Show each line from the records below in which the word "number" occurs.

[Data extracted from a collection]

________________

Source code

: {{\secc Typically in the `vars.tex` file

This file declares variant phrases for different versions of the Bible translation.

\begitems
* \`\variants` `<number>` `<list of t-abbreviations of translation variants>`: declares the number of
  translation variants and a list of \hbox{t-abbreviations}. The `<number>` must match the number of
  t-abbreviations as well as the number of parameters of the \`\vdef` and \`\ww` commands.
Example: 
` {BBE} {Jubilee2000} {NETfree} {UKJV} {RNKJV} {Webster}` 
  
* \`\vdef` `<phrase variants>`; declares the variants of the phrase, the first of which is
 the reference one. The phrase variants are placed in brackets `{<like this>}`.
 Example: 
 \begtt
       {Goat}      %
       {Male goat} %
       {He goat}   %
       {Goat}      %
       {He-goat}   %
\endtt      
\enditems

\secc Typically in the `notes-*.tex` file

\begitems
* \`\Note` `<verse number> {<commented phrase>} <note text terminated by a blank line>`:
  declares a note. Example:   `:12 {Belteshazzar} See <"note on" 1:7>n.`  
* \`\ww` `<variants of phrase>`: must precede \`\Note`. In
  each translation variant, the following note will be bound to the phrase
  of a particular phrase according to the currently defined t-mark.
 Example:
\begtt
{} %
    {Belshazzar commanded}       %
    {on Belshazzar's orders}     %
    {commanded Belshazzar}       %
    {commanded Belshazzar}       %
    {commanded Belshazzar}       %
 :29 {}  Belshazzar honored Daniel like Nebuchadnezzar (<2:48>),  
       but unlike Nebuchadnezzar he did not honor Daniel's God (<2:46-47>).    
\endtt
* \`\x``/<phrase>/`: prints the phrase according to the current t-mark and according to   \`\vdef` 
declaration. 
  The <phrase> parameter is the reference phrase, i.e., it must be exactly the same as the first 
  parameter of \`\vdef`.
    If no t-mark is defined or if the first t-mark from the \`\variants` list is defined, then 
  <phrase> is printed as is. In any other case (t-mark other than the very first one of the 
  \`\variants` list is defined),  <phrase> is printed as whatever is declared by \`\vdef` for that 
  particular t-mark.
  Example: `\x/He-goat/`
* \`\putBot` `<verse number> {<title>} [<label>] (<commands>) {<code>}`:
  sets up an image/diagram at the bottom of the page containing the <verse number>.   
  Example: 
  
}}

________________

(SOLUTION BELOW):
* \`\variants` `<number>` `<list of t-abbreviations of translation variants>`: declares the number of
  translation variants and a list of \hbox{t-abbreviations}. The `<number>` must match the number of
  t-abbreviations as well as the number of parameters of the \`\vdef` and \`\ww` commands.
* \`\Note` `<verse number> {<commented phrase>} <note text terminated by a blank line>`:
* \`\putBot` `<verse number> {<title>} [<label>] (<commands>) {<code>}`:
  sets up an image/diagram at the bottom of the page containing the <verse number>.   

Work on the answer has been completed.